What exactly is "systems programming"? I thought that had to do with manipulating hardware? Usually Java and C# are more associated with application programming...


Not sure of any official definition, but it usually means that you're creating a system that applications made by other people will be built on top of. For example, writing Postgres or NodeJS is doing systems programming, writing a web backend atop those two isn't.


I was thinking of Go when I re-read that article. Unlike many here on HN, I am not a fan of Go because I find it far too opinionated and untrusting of its users. While technically it might have been written for Pike's and Thompson's friends, it does feel to me like a language designed to prevent poor programmers from making mistakes.


> it does feel to me like a language designed to prevent poor programmers from making mistakes.

That's Rust. I would not call _any_ language containing some kind of nil pointers to be " designed to prevent poor programmers from making mistakes". Go is mainly designed to be "easy to read" (and excels at that if you are used to C-style syntax).


Easy to read? That would be Python. I would say Go is designed to be fast to learn for experienced programmers.

Null pointers are a free runtime check for invalid assumptions. I don't understand the fuzz about them being bad at all.


I find python quite hard to read, honestly. The lack of typing in most python means that it isn’t immediately clear what a given piece of code does without diving into its implementation.
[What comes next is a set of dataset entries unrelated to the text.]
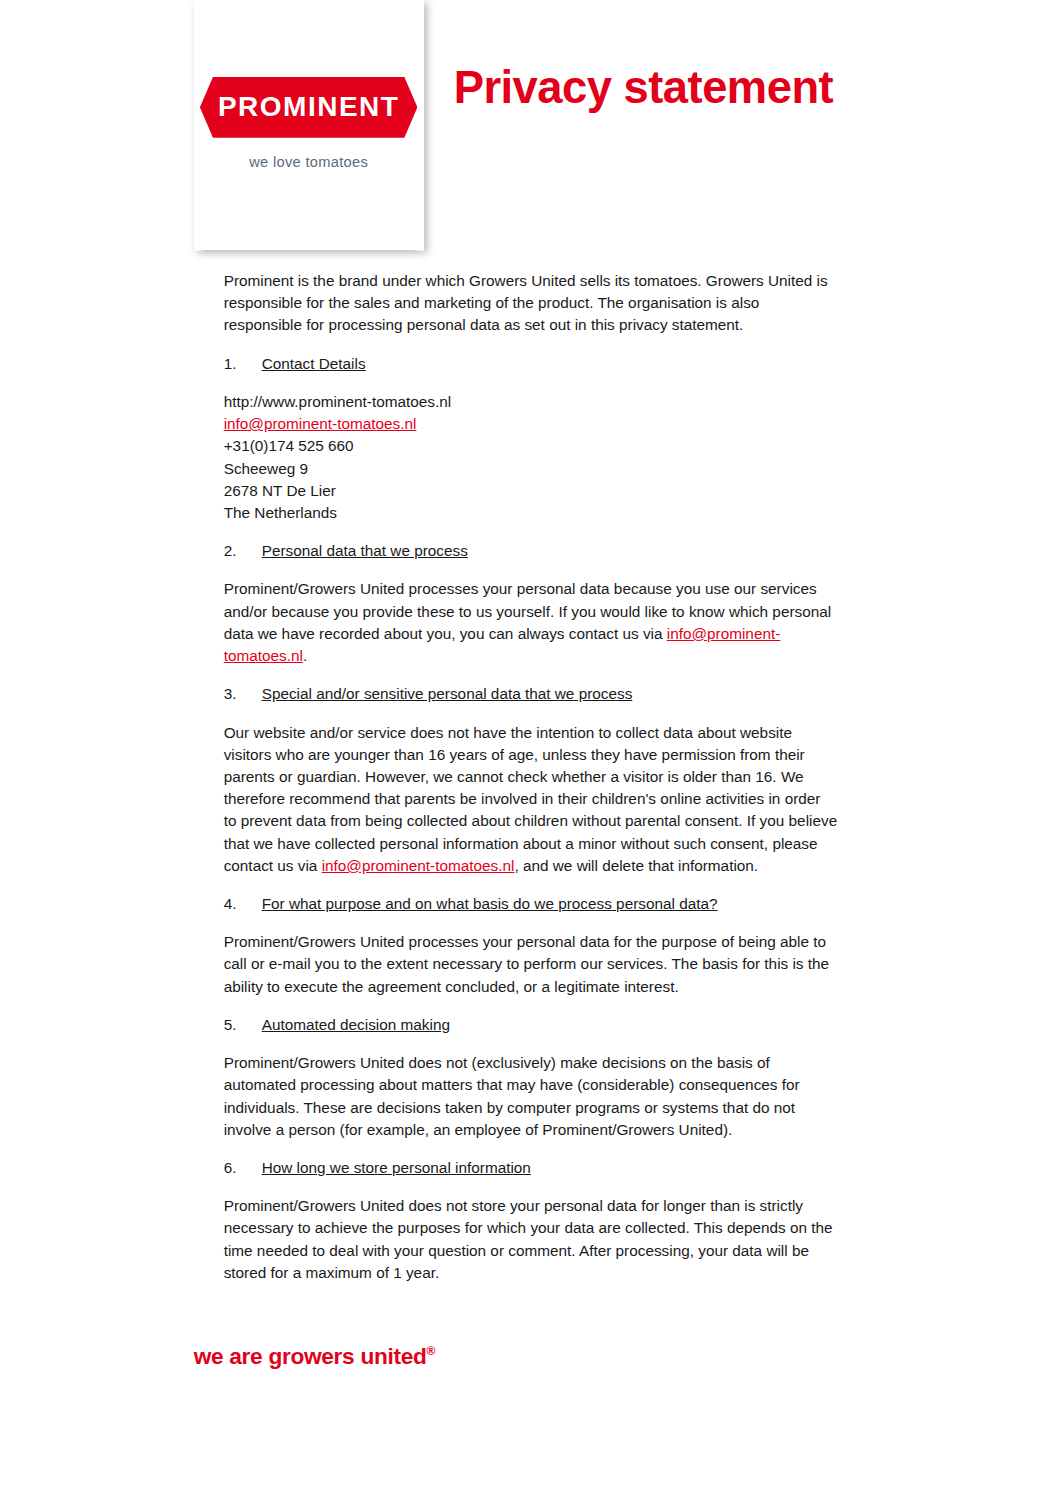PROMINENT
we love tomatoes
Privacy statement
Prominent is the brand under which Growers United sells its tomatoes. Growers United is responsible for the sales and marketing of the product. The organisation is also responsible for processing personal data as set out in this privacy statement.
1. Contact Details
http://www.prominent-tomatoes.nl
info@prominent-tomatoes.nl
+31(0)174 525 660
Scheeweg 9
2678 NT De Lier
The Netherlands
2. Personal data that we process
Prominent/Growers United processes your personal data because you use our services and/or because you provide these to us yourself. If you would like to know which personal data we have recorded about you, you can always contact us via info@prominent-tomatoes.nl.
3. Special and/or sensitive personal data that we process
Our website and/or service does not have the intention to collect data about website visitors who are younger than 16 years of age, unless they have permission from their parents or guardian. However, we cannot check whether a visitor is older than 16. We therefore recommend that parents be involved in their children's online activities in order to prevent data from being collected about children without parental consent. If you believe that we have collected personal information about a minor without such consent, please contact us via info@prominent-tomatoes.nl, and we will delete that information.
4. For what purpose and on what basis do we process personal data?
Prominent/Growers United processes your personal data for the purpose of being able to call or e-mail you to the extent necessary to perform our services. The basis for this is the ability to execute the agreement concluded, or a legitimate interest.
5. Automated decision making
Prominent/Growers United does not (exclusively) make decisions on the basis of automated processing about matters that may have (considerable) consequences for individuals. These are decisions taken by computer programs or systems that do not involve a person (for example, an employee of Prominent/Growers United).
6. How long we store personal information
Prominent/Growers United does not store your personal data for longer than is strictly necessary to achieve the purposes for which your data are collected. This depends on the time needed to deal with your question or comment. After processing, your data will be stored for a maximum of 1 year.
we are growers united®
You have to rely on docstrings (good luck) or descriptive naming.

The issue with null pointers is that they are, as you said, a stand-in for an invalid state. However, most null pointers don’t prevent you from trying to use the underlying data, which can, among other things, cause crashes (think not checking the return value of malloc). Additionally, it doesn’t make formal the litany of possible forms that a value can take — if you codify possible states, then you don’t always need to check everything. I’m currently working to port security firmware from C to Rust, and I’ve found I make fewer state checks, because the data I’m working with has bounded state — the data given cannot be in an invalid state.


Types really only help when they're primitives. You're going to have a million random classes that are only used in a few places. Seeing `ConfigManagerFactory config_manager_factory` doesn't help. What helps is avoiding excessive oop and making sure objects are printable for debug, imo something Javascript does a lot better.

Re null pointers, in Java or Python they raise an exception. Isn't that ok? It doesn't end up doing something invalid like in C.


Agreed. However, IMO Go's designers have good taste. That's hard to quantify but you know it when you see it and I see it in Go. Not so much in most other languages. Again, IMO.


Arguably, Go is the only language I couldn’t even infer the syntax for before learning it.

I can quite easily follow any ML, or C-like language, even if this is the first time I see it, and then go just writes some bullshit list of tokens, where you can’t even decipher which is a type or an identifier name. And then does some receiver syntax in function definitions that is absolutely unhinged.


I really dislike Golang, everything about it, even the name, and this is one reason. C C++ Rust can do systems stuff, Java JS Python and even C# can do applications. All with pretty intuitive syntax except for Rust kinda, but Rust has good reasons for that.

I don't get why Golang, ObjC, or Swift exist other than some company pushing them, and their guiding design principles are "be different to be different."


Go is popular, but so are Javascript and C++. I don't really know that you can draw any sort of conclusion from one language being popular.


> Go definitely doesn’t focus on brevity

It does, arguably to a fault.

* Single-letter variables

* Capitalization instead of private/public


Requiring explicit error handling instead of exceptions makes it not brief. Lots of things will fail, and every single time:

  f, err := Sqrt(-1)
  if err != nil {
      // handle error
  }
Probably async/await would make things briefer too, idk, haven't used Golang enough to tell.